● DATA SUPPLIED
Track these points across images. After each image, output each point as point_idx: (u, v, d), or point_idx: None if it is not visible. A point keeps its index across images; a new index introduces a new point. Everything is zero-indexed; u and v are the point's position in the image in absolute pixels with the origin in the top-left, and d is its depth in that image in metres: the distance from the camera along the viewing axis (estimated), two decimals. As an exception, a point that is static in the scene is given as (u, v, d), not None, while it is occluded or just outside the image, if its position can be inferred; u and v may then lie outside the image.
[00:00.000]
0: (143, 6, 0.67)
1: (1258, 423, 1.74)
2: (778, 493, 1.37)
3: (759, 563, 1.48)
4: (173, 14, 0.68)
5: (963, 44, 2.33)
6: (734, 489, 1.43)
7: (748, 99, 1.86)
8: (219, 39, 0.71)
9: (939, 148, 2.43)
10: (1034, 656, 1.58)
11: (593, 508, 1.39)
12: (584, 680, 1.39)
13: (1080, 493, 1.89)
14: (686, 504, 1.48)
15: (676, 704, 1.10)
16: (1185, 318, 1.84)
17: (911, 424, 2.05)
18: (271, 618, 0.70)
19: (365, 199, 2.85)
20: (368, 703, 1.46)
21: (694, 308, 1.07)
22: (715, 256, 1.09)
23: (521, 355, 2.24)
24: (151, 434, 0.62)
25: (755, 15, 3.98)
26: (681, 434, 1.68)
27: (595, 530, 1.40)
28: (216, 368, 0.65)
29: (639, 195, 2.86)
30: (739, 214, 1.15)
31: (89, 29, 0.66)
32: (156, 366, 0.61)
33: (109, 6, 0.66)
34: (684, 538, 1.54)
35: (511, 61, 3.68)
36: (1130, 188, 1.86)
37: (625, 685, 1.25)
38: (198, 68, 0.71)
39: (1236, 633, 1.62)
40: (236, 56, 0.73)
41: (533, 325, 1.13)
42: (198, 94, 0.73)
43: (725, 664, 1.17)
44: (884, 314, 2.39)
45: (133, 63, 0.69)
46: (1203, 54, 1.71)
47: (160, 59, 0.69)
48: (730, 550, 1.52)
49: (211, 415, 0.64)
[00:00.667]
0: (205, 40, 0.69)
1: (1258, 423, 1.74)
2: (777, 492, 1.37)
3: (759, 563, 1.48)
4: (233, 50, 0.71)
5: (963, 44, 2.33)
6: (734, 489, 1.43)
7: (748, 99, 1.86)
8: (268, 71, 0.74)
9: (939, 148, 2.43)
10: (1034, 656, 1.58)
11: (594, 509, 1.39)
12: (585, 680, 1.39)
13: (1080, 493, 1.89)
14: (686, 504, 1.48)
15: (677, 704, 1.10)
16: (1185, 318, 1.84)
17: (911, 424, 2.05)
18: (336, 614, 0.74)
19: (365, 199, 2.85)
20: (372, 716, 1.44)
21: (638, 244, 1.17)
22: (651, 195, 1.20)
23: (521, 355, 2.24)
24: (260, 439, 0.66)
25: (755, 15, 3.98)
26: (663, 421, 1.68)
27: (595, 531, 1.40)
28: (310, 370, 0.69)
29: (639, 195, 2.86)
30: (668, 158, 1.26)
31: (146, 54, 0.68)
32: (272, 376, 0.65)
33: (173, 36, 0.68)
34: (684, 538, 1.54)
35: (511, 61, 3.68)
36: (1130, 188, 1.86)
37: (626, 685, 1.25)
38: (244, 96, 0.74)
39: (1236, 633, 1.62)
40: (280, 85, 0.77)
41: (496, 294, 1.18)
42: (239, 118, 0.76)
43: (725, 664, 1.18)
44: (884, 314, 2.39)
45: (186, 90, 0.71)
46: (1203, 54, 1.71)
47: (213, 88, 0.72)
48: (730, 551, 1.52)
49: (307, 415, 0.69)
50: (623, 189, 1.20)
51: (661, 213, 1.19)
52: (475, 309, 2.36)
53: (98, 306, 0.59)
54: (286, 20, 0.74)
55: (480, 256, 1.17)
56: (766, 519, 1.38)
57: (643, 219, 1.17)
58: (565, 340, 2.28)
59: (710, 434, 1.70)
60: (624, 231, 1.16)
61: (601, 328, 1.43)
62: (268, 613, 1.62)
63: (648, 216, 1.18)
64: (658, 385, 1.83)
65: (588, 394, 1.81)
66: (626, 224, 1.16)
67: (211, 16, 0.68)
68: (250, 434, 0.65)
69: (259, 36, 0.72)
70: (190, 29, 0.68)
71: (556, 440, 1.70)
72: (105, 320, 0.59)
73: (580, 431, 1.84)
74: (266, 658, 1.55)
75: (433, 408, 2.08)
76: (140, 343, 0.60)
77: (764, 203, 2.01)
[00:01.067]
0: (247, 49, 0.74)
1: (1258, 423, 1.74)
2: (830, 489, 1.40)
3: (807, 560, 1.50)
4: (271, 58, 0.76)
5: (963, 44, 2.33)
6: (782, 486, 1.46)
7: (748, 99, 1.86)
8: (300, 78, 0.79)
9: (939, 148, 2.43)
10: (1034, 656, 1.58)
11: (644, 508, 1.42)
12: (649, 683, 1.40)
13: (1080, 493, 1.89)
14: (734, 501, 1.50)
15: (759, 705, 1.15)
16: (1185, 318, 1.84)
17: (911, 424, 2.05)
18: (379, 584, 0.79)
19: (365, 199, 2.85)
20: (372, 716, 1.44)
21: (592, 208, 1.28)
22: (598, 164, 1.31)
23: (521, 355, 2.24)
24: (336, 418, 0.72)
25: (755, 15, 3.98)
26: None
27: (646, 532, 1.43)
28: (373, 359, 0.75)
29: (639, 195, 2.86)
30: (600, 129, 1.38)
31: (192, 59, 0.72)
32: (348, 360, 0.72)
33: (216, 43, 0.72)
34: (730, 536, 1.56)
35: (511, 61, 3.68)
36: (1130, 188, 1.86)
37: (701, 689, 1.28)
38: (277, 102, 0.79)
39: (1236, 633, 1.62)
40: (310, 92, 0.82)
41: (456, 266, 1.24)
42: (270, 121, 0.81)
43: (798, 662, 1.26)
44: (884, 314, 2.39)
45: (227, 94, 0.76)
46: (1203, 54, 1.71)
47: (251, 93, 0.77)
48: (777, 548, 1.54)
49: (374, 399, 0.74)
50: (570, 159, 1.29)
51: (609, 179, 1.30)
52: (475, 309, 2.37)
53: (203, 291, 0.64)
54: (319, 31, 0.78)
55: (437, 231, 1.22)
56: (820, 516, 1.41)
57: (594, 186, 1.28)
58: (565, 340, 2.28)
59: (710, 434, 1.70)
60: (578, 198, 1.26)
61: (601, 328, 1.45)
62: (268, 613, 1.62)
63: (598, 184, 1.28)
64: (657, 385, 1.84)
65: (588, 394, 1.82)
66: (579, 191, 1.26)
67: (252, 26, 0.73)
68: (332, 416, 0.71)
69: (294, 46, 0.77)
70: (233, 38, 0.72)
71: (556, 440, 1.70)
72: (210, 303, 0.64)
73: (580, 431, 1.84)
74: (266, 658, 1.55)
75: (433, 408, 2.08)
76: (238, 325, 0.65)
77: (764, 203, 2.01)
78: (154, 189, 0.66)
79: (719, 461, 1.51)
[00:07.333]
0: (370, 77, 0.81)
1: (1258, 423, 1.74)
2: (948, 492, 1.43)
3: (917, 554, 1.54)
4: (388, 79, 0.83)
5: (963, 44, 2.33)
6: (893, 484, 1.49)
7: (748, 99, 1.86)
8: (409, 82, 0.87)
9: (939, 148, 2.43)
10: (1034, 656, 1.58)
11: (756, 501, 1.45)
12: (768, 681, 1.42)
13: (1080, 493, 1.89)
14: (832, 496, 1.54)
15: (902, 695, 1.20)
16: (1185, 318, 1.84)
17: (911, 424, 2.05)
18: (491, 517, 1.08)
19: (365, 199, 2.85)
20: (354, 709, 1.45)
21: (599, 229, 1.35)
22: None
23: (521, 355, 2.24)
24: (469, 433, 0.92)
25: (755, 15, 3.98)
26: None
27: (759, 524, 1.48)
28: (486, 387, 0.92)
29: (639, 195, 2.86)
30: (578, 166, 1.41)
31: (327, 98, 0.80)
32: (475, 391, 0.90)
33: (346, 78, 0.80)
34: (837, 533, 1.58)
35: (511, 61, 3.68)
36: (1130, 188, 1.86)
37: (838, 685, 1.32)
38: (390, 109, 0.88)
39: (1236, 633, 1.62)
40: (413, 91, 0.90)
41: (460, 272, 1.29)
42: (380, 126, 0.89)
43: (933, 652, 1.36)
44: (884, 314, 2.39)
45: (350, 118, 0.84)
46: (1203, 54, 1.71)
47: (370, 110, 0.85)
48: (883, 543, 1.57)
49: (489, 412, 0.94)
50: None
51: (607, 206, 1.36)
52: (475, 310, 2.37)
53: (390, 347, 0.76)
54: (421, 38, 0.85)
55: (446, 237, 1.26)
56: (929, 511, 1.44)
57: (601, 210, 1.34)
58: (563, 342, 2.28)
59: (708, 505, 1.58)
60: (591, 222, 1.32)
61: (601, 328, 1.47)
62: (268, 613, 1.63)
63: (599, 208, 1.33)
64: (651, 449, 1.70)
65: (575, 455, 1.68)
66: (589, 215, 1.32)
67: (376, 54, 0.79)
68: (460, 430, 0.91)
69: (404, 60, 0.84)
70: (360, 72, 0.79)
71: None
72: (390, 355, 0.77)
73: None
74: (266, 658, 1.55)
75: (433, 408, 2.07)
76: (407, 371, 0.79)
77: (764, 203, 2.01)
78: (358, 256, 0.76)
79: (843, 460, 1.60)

● TO DO
With the line holding "8: (219, 39, 0.71)" as the first and the line holding "49: (211, 415, 0.64)" as the last, set down that range of the entries above exactly, and nothing else.

● COMPLETED TASK
8: (219, 39, 0.71)
9: (939, 148, 2.43)
10: (1034, 656, 1.58)
11: (593, 508, 1.39)
12: (584, 680, 1.39)
13: (1080, 493, 1.89)
14: (686, 504, 1.48)
15: (676, 704, 1.10)
16: (1185, 318, 1.84)
17: (911, 424, 2.05)
18: (271, 618, 0.70)
19: (365, 199, 2.85)
20: (368, 703, 1.46)
21: (694, 308, 1.07)
22: (715, 256, 1.09)
23: (521, 355, 2.24)
24: (151, 434, 0.62)
25: (755, 15, 3.98)
26: (681, 434, 1.68)
27: (595, 530, 1.40)
28: (216, 368, 0.65)
29: (639, 195, 2.86)
30: (739, 214, 1.15)
31: (89, 29, 0.66)
32: (156, 366, 0.61)
33: (109, 6, 0.66)
34: (684, 538, 1.54)
35: (511, 61, 3.68)
36: (1130, 188, 1.86)
37: (625, 685, 1.25)
38: (198, 68, 0.71)
39: (1236, 633, 1.62)
40: (236, 56, 0.73)
41: (533, 325, 1.13)
42: (198, 94, 0.73)
43: (725, 664, 1.17)
44: (884, 314, 2.39)
45: (133, 63, 0.69)
46: (1203, 54, 1.71)
47: (160, 59, 0.69)
48: (730, 550, 1.52)
49: (211, 415, 0.64)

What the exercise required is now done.